# À propos de ce livret



Recherches liées au développement de cette méthode : 
>Hsiang-Fu Yu, Nikhil Rao, Inderjit S. Dhillon, 2016. [**Temporal regularized matrix factorization for high-dimensional time series prediction**](http://www.cs.utexas.edu/~rofuyu/papers/tr-mf-nips.pdf). 30th Conference on Neural Information Processing Systems (*NIPS 2016*), Barcelona, Spain.

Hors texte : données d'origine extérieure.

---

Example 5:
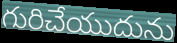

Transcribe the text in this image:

గురిచేయుదునుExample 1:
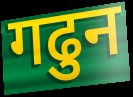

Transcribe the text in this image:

गढुन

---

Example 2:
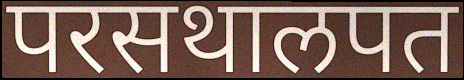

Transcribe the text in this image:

परसथालपत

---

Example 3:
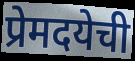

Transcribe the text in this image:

प्रेमदयेची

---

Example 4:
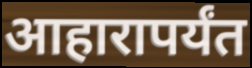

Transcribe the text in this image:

आहारापर्यंत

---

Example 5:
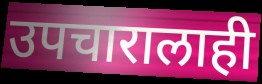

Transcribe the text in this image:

उपचारालाहीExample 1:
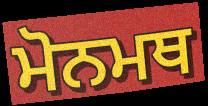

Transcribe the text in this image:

ਮੋਨਮਥ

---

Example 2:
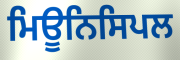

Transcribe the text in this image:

ਮਿਊਨਿਸਿਪਲ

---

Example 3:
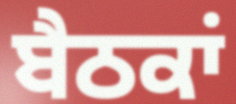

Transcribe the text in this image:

ਬੈਠਕਾਂ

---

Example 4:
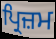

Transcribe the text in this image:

ਪ੍ਰਿਜ਼ਮ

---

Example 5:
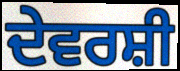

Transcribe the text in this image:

ਦੇਵਰਸ਼ੀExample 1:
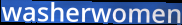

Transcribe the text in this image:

washerwomen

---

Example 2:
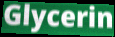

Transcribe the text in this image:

Glycerin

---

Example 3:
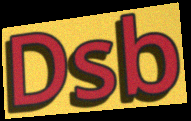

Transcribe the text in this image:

Dsb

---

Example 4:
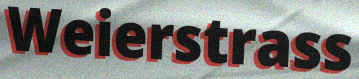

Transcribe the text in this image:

Weierstrass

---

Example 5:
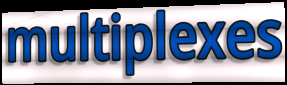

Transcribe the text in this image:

multiplexesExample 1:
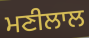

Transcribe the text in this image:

ਮਣੀਲਾਲ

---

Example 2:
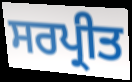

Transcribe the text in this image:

ਸਰਪ੍ਰੀਤ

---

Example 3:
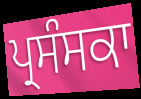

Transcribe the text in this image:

ਪ੍ਰਸੰਸਕਾ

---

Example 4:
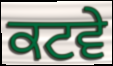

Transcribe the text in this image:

ਕਟਵੇ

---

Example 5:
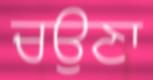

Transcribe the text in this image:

ਚਉਣਾ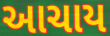
આચાયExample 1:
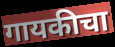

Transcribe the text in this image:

गायकीचा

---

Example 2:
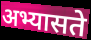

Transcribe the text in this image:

अभ्यासते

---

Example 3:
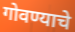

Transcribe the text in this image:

गोवण्याचे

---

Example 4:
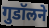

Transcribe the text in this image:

गुडॉलने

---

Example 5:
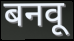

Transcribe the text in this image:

बनवू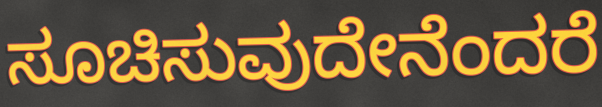
ಸೂಚಿಸುವುದೇನೆಂದರೆ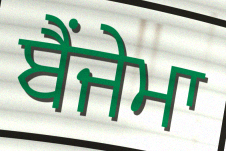
ਬੈਂਜੇਮਾ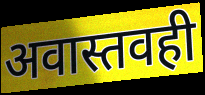
अवास्तवही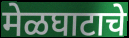
मेळघाटाचेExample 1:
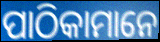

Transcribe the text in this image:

ପାଠିକାମାନେ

La méthode implantés provient de ces sources : 
>[**Dépôt 1**](https://github.com/xinychen/transdim) | *Version en python*



**Note sur le cachier**  
- Terminer la présentation des résultats (RMSE, MAPE)
- Définir les variables utilisées

## Préparation préalable à l'utilisation

In [1]:
# Utilités
import os
import numpy as np
from numpy.linalg import inv as inv
import time

# Chargement des données
import scipy.io

# Barre de progression
from tqdm.auto import trange
from tqdm import tqdm_notebook, notebook

# Présentation des résultats
import matplotlib.pyplot as plt

In [2]:
os.chdir("C:/Users/amass/OneDrive/02_Education/02_Maitrise/Cours/PROJET_MAITRISE/application")

# Données

## Chargement des données

In [3]:
# Chargement du tenseur de données
tensor = scipy.io.loadmat('data/Guangzhou-data-set/tensor.mat')
tensor = tensor['tensor']

# Chargement de la matrice aléatoire de données
random_matrix = scipy.io.loadmat('data/Guangzhou-data-set/random_matrix.mat')
random_matrix = random_matrix['random_matrix']

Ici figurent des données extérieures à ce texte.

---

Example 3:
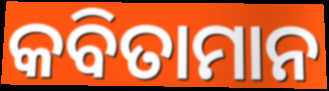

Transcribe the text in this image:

କବିତାମାନ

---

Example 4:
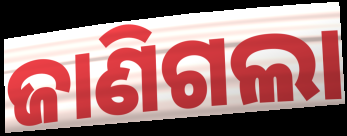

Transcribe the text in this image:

ଜାଣିଗଲା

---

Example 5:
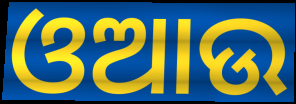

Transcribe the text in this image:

ଓଆଉ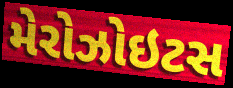
મેરોઝોઇટસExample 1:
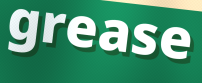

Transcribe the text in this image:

grease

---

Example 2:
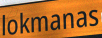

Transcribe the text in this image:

lokmanas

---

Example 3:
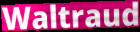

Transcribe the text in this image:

Waltraud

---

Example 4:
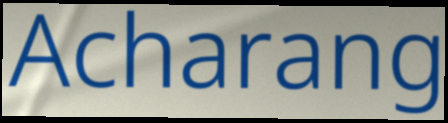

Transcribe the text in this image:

Acharang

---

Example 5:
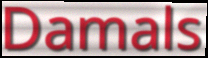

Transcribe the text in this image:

DamalsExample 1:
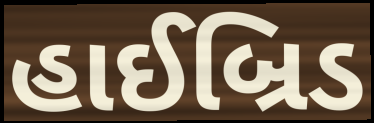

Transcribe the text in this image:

હાઈબ્રિડ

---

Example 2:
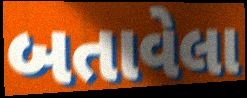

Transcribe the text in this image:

બતાવેલા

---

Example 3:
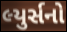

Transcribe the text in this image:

લ્યુર્સનો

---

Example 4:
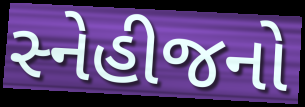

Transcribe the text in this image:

સ્નેહીજનો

# Chargement du tenseur aléatoire de données
random_tensor = scipy.io.loadmat('data/Guangzhou-data-set/random_tensor.mat')
random_tensor = random_tensor['random_tensor']

print("Tensor shape : {:} | Random matrix shape : {:} | Random tensor shape : {:}".format(tensor.shape, 
                                                                                        random_matrix.shape,
                                                                                        random_tensor.shape))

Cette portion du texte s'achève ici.